Desafio ->
Reproduza todos os registros trocando "point_idx" por "indice_ponto" e deixe todo o resto igual.

::::::::

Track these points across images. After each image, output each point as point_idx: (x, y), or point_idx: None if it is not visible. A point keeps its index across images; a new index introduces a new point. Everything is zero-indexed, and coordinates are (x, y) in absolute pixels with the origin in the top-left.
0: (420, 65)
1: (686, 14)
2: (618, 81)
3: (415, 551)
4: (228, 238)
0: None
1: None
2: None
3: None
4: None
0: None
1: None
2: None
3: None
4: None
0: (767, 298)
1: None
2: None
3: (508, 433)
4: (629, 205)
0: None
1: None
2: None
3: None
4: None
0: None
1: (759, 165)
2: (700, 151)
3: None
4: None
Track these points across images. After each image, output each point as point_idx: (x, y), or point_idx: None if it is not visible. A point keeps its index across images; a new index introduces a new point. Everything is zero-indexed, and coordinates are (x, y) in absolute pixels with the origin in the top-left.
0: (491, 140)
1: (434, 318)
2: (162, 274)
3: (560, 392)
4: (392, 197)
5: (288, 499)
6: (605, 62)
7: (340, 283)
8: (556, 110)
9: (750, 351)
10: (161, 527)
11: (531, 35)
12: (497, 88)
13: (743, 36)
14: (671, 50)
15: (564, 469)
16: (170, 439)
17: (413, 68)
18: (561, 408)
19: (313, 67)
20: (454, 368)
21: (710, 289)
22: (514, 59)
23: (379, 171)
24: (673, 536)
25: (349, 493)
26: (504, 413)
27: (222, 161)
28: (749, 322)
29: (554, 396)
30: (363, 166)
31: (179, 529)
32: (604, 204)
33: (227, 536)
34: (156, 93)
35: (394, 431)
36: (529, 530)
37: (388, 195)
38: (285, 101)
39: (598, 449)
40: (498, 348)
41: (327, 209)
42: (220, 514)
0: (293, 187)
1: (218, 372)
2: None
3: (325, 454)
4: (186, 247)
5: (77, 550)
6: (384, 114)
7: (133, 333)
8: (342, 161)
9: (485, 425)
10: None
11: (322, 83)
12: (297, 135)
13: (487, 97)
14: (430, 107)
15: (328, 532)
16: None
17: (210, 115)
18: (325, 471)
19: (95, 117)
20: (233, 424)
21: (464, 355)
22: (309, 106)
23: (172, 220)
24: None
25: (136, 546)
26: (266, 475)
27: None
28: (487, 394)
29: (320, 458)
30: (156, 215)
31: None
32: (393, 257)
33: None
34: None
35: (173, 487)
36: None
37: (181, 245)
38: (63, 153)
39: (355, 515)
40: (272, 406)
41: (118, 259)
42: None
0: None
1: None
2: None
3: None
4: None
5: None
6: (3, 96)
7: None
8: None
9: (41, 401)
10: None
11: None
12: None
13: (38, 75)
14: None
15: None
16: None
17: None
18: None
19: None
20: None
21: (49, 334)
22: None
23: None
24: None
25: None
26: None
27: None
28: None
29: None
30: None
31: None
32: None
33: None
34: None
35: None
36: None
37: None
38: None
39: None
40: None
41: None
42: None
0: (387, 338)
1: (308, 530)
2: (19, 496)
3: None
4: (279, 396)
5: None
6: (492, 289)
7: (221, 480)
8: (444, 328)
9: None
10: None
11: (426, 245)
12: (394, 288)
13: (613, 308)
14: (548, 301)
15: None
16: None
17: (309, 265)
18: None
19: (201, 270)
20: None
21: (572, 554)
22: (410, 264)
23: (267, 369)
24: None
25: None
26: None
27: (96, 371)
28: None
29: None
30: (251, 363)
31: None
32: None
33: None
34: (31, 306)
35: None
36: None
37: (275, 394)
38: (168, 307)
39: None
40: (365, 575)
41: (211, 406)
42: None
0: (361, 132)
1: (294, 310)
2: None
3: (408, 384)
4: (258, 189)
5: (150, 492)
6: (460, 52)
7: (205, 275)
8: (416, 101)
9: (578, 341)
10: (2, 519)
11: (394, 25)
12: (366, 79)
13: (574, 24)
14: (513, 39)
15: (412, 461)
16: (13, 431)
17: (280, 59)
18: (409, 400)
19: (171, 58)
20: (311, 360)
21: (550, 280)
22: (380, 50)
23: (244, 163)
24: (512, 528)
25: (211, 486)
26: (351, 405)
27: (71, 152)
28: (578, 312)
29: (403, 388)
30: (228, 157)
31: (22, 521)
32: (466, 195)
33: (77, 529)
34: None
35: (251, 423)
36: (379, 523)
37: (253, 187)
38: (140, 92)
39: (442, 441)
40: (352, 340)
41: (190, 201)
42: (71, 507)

::::::::

Resposta escrita ->
Track these points across images. After each image, output each point as indice_ponto: (x, y), or indice_ponto: None if it is not visible. A point keeps its index across images; a new index introduces a new point. Everything is zero-indexed, and coordinates are (x, y) in absolute pixels with the origin in the top-left.
0: (420, 65)
1: (686, 14)
2: (618, 81)
3: (415, 551)
4: (228, 238)
0: None
1: None
2: None
3: None
4: None
0: None
1: None
2: None
3: None
4: None
0: (767, 298)
1: None
2: None
3: (508, 433)
4: (629, 205)
0: None
1: None
2: None
3: None
4: None
0: None
1: (759, 165)
2: (700, 151)
3: None
4: None
Track these points across images. After each image, output each point as indice_ponto: (x, y), or indice_ponto: None if it is not visible. A point keeps its index across images; a new index introduces a new point. Everything is zero-indexed, and coordinates are (x, y) in absolute pixels with the origin in the top-left.
0: (491, 140)
1: (434, 318)
2: (162, 274)
3: (560, 392)
4: (392, 197)
5: (288, 499)
6: (605, 62)
7: (340, 283)
8: (556, 110)
9: (750, 351)
10: (161, 527)
11: (531, 35)
12: (497, 88)
13: (743, 36)
14: (671, 50)
15: (564, 469)
16: (170, 439)
17: (413, 68)
18: (561, 408)
19: (313, 67)
20: (454, 368)
21: (710, 289)
22: (514, 59)
23: (379, 171)
24: (673, 536)
25: (349, 493)
26: (504, 413)
27: (222, 161)
28: (749, 322)
29: (554, 396)
30: (363, 166)
31: (179, 529)
32: (604, 204)
33: (227, 536)
34: (156, 93)
35: (394, 431)
36: (529, 530)
37: (388, 195)
38: (285, 101)
39: (598, 449)
40: (498, 348)
41: (327, 209)
42: (220, 514)
0: (293, 187)
1: (218, 372)
2: None
3: (325, 454)
4: (186, 247)
5: (77, 550)
6: (384, 114)
7: (133, 333)
8: (342, 161)
9: (485, 425)
10: None
11: (322, 83)
12: (297, 135)
13: (487, 97)
14: (430, 107)
15: (328, 532)
16: None
17: (210, 115)
18: (325, 471)
19: (95, 117)
20: (233, 424)
21: (464, 355)
22: (309, 106)
23: (172, 220)
24: None
25: (136, 546)
26: (266, 475)
27: None
28: (487, 394)
29: (320, 458)
30: (156, 215)
31: None
32: (393, 257)
33: None
34: None
35: (173, 487)
36: None
37: (181, 245)
38: (63, 153)
39: (355, 515)
40: (272, 406)
41: (118, 259)
42: None
0: None
1: None
2: None
3: None
4: None
5: None
6: (3, 96)
7: None
8: None
9: (41, 401)
10: None
11: None
12: None
13: (38, 75)
14: None
15: None
16: None
17: None
18: None
19: None
20: None
21: (49, 334)
22: None
23: None
24: None
25: None
26: None
27: None
28: None
29: None
30: None
31: None
32: None
33: None
34: None
35: None
36: None
37: None
38: None
39: None
40: None
41: None
42: None
0: (387, 338)
1: (308, 530)
2: (19, 496)
3: None
4: (279, 396)
5: None
6: (492, 289)
7: (221, 480)
8: (444, 328)
9: None
10: None
11: (426, 245)
12: (394, 288)
13: (613, 308)
14: (548, 301)
15: None
16: None
17: (309, 265)
18: None
19: (201, 270)
20: None
21: (572, 554)
22: (410, 264)
23: (267, 369)
24: None
25: None
26: None
27: (96, 371)
28: None
29: None
30: (251, 363)
31: None
32: None
33: None
34: (31, 306)
35: None
36: None
37: (275, 394)
38: (168, 307)
39: None
40: (365, 575)
41: (211, 406)
42: None
0: (361, 132)
1: (294, 310)
2: None
3: (408, 384)
4: (258, 189)
5: (150, 492)
6: (460, 52)
7: (205, 275)
8: (416, 101)
9: (578, 341)
10: (2, 519)
11: (394, 25)
12: (366, 79)
13: (574, 24)
14: (513, 39)
15: (412, 461)
16: (13, 431)
17: (280, 59)
18: (409, 400)
19: (171, 58)
20: (311, 360)
21: (550, 280)
22: (380, 50)
23: (244, 163)
24: (512, 528)
25: (211, 486)
26: (351, 405)
27: (71, 152)
28: (578, 312)
29: (403, 388)
30: (228, 157)
31: (22, 521)
32: (466, 195)
33: (77, 529)
34: None
35: (251, 423)
36: (379, 523)
37: (253, 187)
38: (140, 92)
39: (442, 441)
40: (352, 340)
41: (190, 201)
42: (71, 507)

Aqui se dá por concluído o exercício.